(INFORMATION begins)

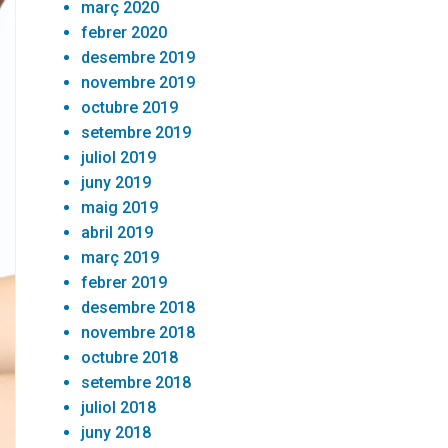
març 2020
febrer 2020
desembre 2019
novembre 2019
octubre 2019
setembre 2019
juliol 2019
juny 2019
maig 2019
abril 2019
març 2019
febrer 2019
desembre 2018
novembre 2018
octubre 2018
setembre 2018
juliol 2018
juny 2018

(INFORMATION ends)

▶ [INSTRUCTION]
Beginning at the line that holds "novembre 2018", write out word for word each line through the end of the records.

▶ [SOLUTION TO THE EXERCISE]
novembre 2018
octubre 2018
setembre 2018
juliol 2018
juny 2018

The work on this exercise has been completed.